(Prompt): Lines to return, exactly: from the line with "pinky dip: (746, 686)" to the line with "middle pip: (384, 254)" in the entries below, both included.

(Given records):
::::::::

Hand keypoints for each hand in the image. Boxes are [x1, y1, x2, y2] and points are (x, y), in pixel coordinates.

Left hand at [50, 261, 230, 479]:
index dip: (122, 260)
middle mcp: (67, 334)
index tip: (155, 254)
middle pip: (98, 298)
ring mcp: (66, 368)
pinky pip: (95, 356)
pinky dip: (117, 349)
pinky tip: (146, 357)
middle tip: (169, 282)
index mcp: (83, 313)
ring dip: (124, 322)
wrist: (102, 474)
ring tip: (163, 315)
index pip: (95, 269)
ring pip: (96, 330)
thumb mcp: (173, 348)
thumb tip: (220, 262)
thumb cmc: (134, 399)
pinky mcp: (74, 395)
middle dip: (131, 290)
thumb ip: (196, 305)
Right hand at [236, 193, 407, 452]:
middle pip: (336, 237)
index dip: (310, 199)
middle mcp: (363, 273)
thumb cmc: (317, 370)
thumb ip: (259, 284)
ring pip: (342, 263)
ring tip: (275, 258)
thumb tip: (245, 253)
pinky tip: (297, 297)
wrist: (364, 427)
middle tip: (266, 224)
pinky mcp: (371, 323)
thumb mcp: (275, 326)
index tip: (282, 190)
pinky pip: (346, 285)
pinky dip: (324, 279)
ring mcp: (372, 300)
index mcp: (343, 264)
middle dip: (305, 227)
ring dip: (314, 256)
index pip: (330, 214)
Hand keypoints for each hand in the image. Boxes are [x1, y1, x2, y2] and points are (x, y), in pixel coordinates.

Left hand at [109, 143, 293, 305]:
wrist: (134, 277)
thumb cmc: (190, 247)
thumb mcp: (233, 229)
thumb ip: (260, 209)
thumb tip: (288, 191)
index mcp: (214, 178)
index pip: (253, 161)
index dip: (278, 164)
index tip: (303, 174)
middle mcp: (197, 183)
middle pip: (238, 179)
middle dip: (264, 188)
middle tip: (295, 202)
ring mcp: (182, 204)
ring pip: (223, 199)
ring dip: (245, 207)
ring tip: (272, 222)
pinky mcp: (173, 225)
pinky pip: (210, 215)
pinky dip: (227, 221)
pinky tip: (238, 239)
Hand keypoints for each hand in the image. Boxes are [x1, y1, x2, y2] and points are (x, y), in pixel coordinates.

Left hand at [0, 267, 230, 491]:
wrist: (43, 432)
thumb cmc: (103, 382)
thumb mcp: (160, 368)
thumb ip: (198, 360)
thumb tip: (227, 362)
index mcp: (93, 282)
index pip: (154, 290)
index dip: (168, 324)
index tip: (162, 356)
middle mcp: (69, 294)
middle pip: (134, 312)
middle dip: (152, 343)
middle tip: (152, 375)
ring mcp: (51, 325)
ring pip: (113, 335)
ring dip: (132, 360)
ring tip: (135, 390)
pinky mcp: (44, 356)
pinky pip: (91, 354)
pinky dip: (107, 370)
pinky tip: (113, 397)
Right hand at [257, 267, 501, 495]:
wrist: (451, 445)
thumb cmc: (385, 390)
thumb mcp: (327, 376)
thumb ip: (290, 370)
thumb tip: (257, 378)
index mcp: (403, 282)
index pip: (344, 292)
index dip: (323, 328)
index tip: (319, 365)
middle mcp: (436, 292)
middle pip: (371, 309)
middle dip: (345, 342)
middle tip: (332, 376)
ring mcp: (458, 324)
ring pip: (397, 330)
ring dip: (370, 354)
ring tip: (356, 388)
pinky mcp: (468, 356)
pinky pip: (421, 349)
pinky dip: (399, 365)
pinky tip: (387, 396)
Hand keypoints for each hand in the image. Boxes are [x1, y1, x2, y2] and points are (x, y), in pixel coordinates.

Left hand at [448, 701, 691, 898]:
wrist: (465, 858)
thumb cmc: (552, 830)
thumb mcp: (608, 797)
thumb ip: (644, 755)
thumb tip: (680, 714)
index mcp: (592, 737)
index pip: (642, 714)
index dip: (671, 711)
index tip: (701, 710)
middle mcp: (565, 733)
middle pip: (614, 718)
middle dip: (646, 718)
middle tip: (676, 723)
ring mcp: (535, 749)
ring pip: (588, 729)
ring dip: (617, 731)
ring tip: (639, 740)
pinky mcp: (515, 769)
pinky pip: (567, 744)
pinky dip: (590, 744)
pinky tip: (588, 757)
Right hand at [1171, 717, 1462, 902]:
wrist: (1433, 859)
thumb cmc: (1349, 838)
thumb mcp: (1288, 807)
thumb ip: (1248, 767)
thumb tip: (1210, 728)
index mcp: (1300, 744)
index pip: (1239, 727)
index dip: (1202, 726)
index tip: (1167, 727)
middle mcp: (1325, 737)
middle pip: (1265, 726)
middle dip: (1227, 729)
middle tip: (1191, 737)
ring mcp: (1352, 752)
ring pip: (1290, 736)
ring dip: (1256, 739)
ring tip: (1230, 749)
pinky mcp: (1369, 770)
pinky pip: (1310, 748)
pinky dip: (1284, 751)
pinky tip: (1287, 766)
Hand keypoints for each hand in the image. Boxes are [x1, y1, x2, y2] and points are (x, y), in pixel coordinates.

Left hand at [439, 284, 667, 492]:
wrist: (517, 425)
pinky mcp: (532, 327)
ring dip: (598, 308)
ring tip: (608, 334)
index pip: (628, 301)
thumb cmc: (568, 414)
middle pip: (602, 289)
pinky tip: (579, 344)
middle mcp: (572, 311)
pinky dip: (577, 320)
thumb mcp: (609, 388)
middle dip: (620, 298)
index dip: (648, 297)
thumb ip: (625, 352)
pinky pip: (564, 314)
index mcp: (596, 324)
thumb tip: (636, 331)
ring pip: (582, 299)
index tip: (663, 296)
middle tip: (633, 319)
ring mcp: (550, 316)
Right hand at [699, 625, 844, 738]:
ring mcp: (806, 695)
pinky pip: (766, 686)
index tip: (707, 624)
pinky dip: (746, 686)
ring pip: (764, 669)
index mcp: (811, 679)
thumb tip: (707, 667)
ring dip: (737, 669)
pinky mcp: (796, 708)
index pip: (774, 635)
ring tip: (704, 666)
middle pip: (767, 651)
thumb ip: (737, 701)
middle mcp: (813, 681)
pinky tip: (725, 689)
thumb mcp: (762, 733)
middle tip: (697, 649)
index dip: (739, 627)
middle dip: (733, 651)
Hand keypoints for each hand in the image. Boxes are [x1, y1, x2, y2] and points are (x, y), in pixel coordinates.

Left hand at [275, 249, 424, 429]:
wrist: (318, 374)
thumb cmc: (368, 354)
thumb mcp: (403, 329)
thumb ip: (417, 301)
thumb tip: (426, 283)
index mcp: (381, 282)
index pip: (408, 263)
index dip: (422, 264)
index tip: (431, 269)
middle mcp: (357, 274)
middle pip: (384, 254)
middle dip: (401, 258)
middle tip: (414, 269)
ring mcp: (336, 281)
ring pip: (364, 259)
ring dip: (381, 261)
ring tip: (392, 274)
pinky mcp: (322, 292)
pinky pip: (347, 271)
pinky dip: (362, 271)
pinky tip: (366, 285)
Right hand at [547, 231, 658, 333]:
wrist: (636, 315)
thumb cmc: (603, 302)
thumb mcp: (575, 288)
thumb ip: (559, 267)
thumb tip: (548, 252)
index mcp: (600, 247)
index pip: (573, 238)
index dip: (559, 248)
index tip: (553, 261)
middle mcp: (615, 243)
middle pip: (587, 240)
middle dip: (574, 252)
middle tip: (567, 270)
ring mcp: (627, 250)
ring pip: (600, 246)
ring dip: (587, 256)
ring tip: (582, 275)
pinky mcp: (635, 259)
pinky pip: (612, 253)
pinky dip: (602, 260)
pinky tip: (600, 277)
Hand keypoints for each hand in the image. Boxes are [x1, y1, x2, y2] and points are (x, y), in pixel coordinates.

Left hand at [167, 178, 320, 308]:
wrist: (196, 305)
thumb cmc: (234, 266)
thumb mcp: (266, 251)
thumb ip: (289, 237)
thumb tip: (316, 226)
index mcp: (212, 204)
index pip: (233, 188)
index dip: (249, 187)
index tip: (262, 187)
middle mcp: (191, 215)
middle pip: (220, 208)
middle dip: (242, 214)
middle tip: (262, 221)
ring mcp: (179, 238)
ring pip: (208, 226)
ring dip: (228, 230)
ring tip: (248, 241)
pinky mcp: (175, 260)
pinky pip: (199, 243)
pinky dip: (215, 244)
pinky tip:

::::::::

(Result of this exercise):
pinky dip: (746, 686)
ring pip: (764, 669)
index mcp: (811, 679)
thumb tip: (707, 667)
ring dip: (737, 669)
pinky mcp: (796, 708)
index pip: (774, 635)
ring tip: (704, 666)
middle pip: (767, 651)
thumb ip: (737, 701)
middle mcp: (813, 681)
pinky tip: (725, 689)
thumb mcp: (762, 733)
middle tip: (697, 649)
index dip: (739, 627)
middle dip: (733, 651)
Hand keypoints for each hand in the image. Boxes are [x1, y1, x2, y2] and points are (x, y), in pixel coordinates.

Left hand at [275, 249, 424, 429]:
wrist: (318, 374)
thumb cmc: (368, 354)
thumb mcp: (403, 329)
thumb ip: (417, 301)
thumb tip: (426, 283)
index mcp: (381, 282)
index pip: (408, 263)
index dip: (422, 264)
index tip: (431, 269)
middle mcp: (357, 274)
middle pip: (384, 254)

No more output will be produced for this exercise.